It was a year ago that North Korea claimed to have launched its first intercontinental ballistic missile (ICBM).
The North’s state-run Korean Central News Agency said the Hwasong-14 missile was capable of hitting the “heart of the United States” with “large heavy nuclear warheads”. Kim Jong-un was said to have called it a Fourth of July gift to the US.
Since then Washington and Pyongyang have been involved in 12 months that have involved military threats over nuclear weapons, the type of rhetoric more befitting of a school playground, and finally some progress towards substantial talks.
In the lead-up to the unprecedented summit between Donald Trump and the North Korean leader in Singapore on 12 June – and in the weeks afterwards – the US president has sought to paint a picture of a problem solved. Indeed this week Mr Trump tweeted that talks were “going well,” and “All Asia is thrilled”.
“If not for me, we would now be at War with North Korea!” He added.
The reality is that there is still a long way to go. A number of recent reports have suggested US intelligence officials believe Pyongyang will not denuclearise and will instead look to hide and move nuclear assets. A Defence Intelligence Agency estimate, reported by The Washington Post, that North Korea will look to deceive the US about the scope of its nuclear programmes.
Then there is the appearance of satellite imagery suggesting that North Korea is expanding an important factory for producing solid-fuel motors for its nuclear-armed missiles.
According to a report from experts at the Middlebury Institute of International Studies at Monterey, the images show the engine factory expansion is taking place at the Chemical Material Institute in Hamhung. The reason solid-fuel engines are important is that they require a relatively short time to prepare for launch, and with a smaller coterie of support vehicles they are much harder to spot being moved around.
Those two assessments are at odds with Mr Trump’s current statements. And while there is something to be said for trying to push on with the talks – indeed that is how the summit came to fruition leading to a commitment to “work towards the denuclearisation of the Korean Peninsula” the bravado could lead to a fall.
Critics hit out at the vague nature of that nuclear commitment after the Singapore summit, and much of the work is still to do. If the summit produced an agreement to aspire to, the hard yards start now.
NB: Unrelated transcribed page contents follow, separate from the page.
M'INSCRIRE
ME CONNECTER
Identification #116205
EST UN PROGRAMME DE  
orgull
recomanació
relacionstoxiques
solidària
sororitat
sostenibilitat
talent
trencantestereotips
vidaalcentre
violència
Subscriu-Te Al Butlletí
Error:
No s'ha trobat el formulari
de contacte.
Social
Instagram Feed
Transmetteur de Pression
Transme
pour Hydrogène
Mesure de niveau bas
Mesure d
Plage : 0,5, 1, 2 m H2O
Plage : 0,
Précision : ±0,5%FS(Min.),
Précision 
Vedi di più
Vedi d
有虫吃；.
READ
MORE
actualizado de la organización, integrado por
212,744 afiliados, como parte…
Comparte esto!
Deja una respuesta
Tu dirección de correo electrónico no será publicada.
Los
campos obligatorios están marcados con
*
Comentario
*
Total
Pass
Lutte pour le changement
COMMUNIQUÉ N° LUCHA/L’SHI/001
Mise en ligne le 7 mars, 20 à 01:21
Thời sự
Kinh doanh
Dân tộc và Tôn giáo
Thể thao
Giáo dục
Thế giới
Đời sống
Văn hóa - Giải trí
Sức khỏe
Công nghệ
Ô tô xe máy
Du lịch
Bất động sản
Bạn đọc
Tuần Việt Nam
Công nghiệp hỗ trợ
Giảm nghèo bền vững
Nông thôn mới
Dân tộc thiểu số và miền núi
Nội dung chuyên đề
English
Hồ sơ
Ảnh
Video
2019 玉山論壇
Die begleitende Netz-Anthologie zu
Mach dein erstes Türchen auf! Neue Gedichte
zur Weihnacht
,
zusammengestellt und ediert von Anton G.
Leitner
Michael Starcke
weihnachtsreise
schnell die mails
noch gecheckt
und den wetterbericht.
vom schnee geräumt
It appears that Mr Kim and Pyongyang are not against making moves – the basketball games taking place this week between North and South Korea prove that, but it appears Washington is open to softening their “all or nothing” approach to denuclearisation with little sign of a breakthrough yet.
US Secretary of State Mike Pompeo will travel to North Korea later this week hoping to agree a roadmap for its nuclear disarmament.
Mr Pompeo will spend a day and a half in North Korea on Friday and Saturday on what will be his third trip to the country this year, and his first since the Singapore summit.
It will be Mr Pompeo’s first overnight stop in the country, as Washington looks to make headway – particularly with Mr Pompeo and Mr Trump’s National Security Adviser John Bolton suggesting disarmament could come within a year or certainly by the end of Mr Trump’s term in office.
Mr Trump’s administration has previously demanded that North Korea agree to abandon its entire nuclear program before it could expect any relief from tough international sanctions. Ahead of the Singapore summit, Mr Pompeo said Trump would reject anything short of “complete, verifiable and irreversible denuclearisation.”
But following talks on Sunday between US envoy Sung Kim and North Korean counterparts to set up Mr Pompeo’s latest Pyongyang visit, the wording from the State Department had changed.
It says pressure will remain until North Korea denuclearises, but in statements this week, has redefined the US goal as “the final, fully verified denuclearisation of (North Korea) as agreed to by Chairman Kim.”
The softening of that approach may have come from talking to South Korea, who are involved in peace talks with their neighbours themselves. It is likely a realisation that a hardline approach could lead to the quick breakdown of momentum. Mr Pompeo will head from North Korea to Tokyo, where he will meet with South Korean and Japanese leadership as Washington looks to reassure regional allies of its stance and plans.
China and Russia, the biggest allies North Korea has in the international community, will also be easier to keep to deal with using step-by-step talks, which could bring step-by-step successes. The pair would need to be behind any larger deal, even if they did not say so publicly.
Whatever the outcome of the next round of talks, Mr Trump’s public brashness about the state of negotiations will not tell the whole picture about the fate of North Korea’s nuclear weapons programme. Serious and delicate negotiations will be the only way ahead.